Exercise goal:
Reproduce the data below with the word "chart" replaced by "graph" and everything else unchanged. Leave the pictures out of the output.
** Opening The data block **
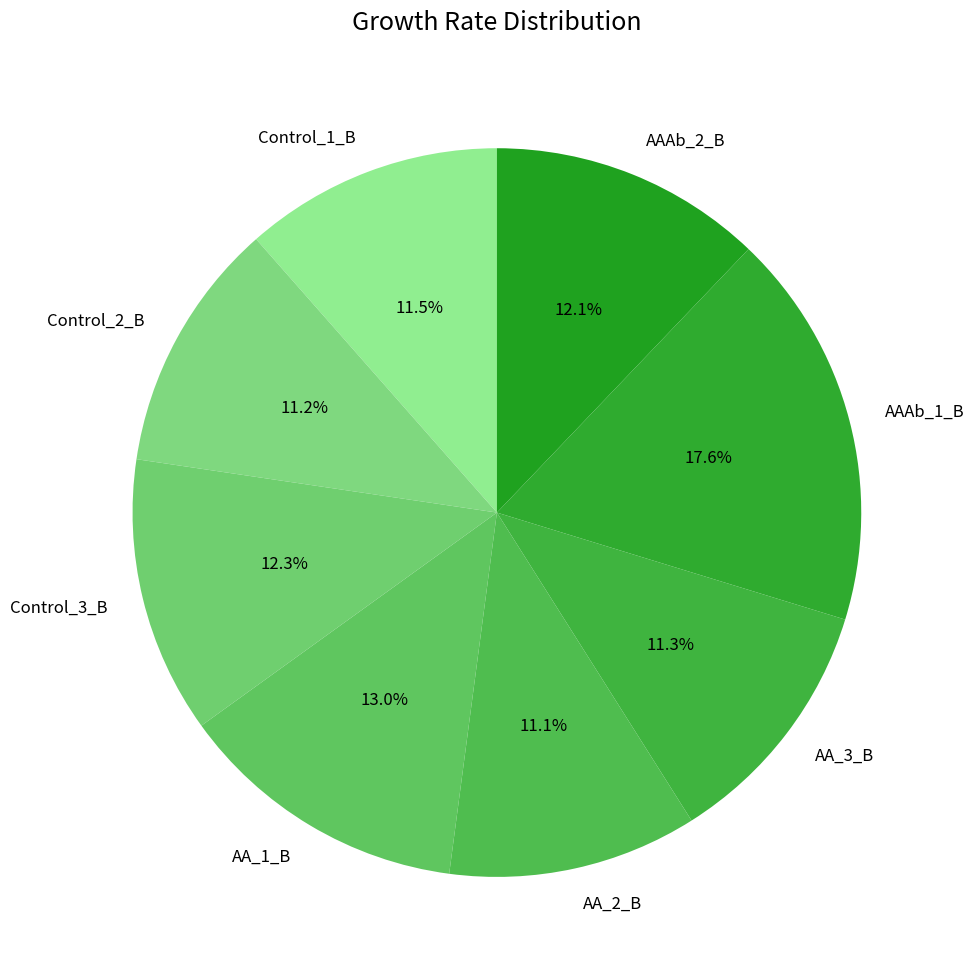

What percentage do AA_3_B and AAAb_1_B together represent?

28.9%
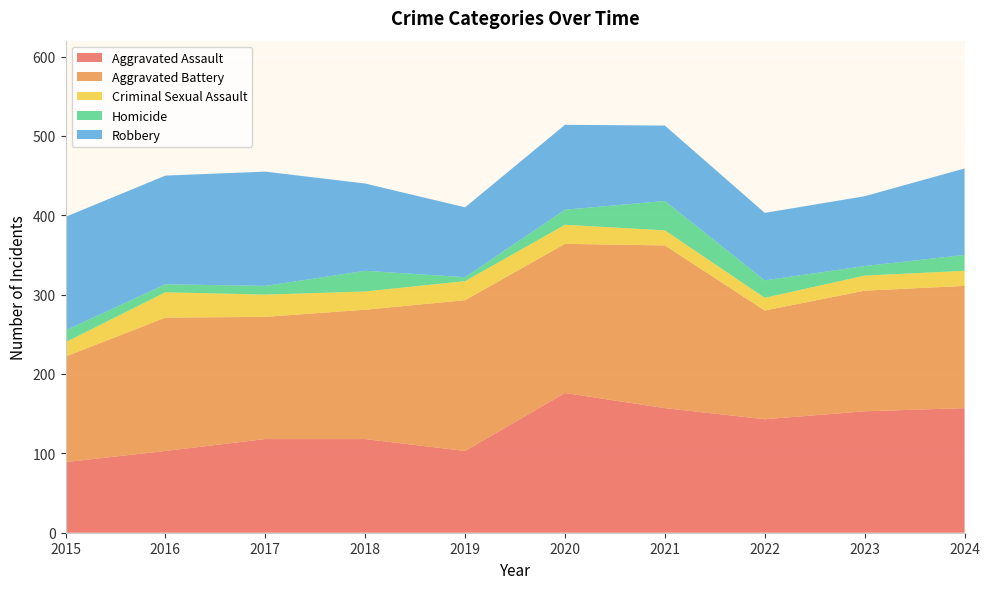

Reading left to right, extract all data points from this chart.

Aggravated Assault: 89	103	118	118	103	176	157	143	153	157
Aggravated Battery: 133	168	154	163	190	188	205	137	152	154
Criminal Sexual Assault: 18	32	28	23	24	24	19	16	19	19
Homicide: 15	10	11	26	5	19	37	22	12	20
Robbery: 143	137	144	110	88	107	95	85	88	109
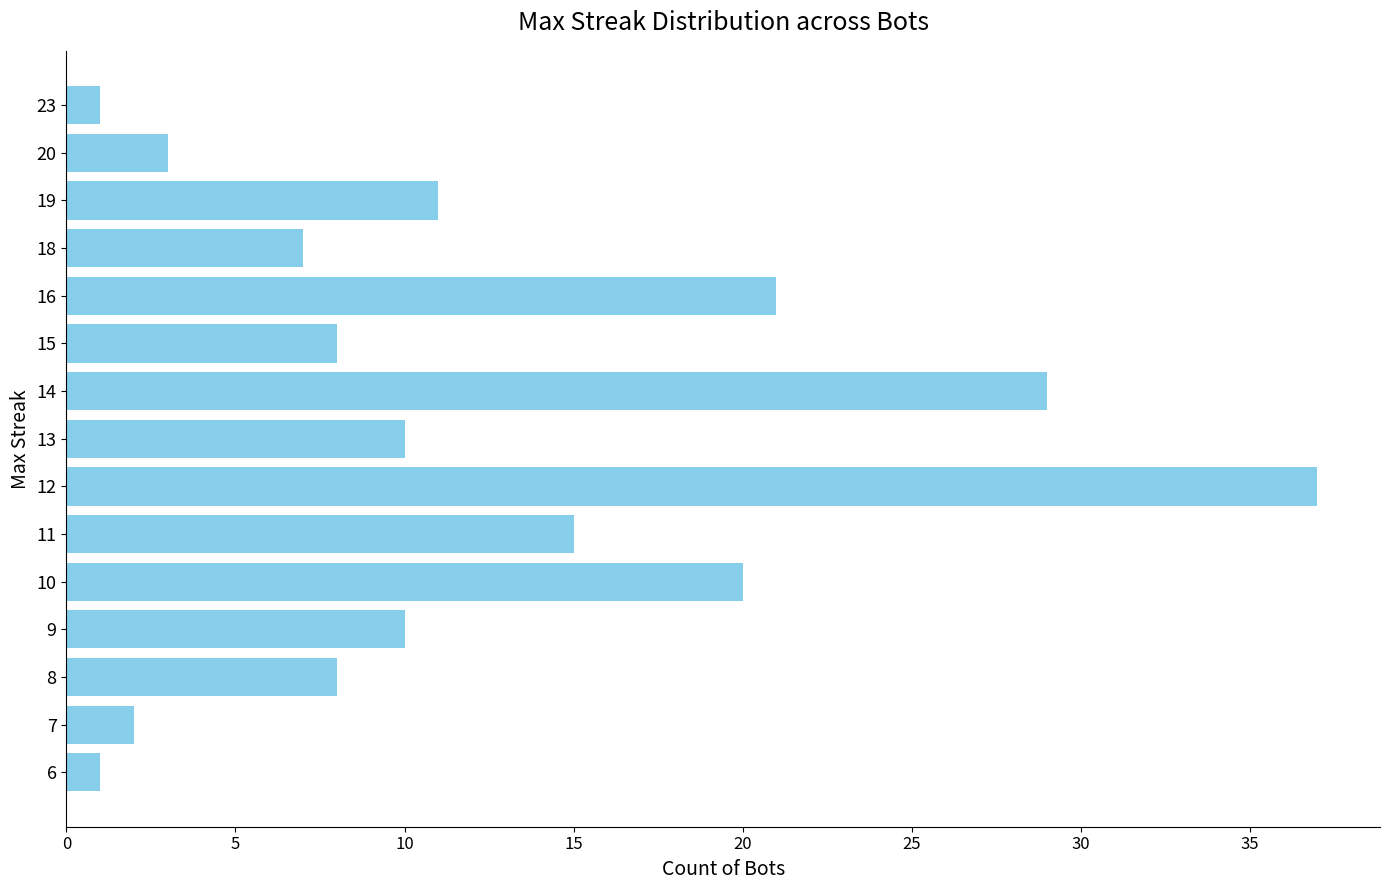

Where is the data nearest to the value 19?

10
** Closing The data block **
Worked solution:
What percentage do AA_3_B and AAAb_1_B together represent?

28.9%

Reading left to right, extract all data points from this graph.

Aggravated Assault: 89	103	118	118	103	176	157	143	153	157
Aggravated Battery: 133	168	154	163	190	188	205	137	152	154
Criminal Sexual Assault: 18	32	28	23	24	24	19	16	19	19
Homicide: 15	10	11	26	5	19	37	22	12	20
Robbery: 143	137	144	110	88	107	95	85	88	109

Where is the data nearest to the value 19?

10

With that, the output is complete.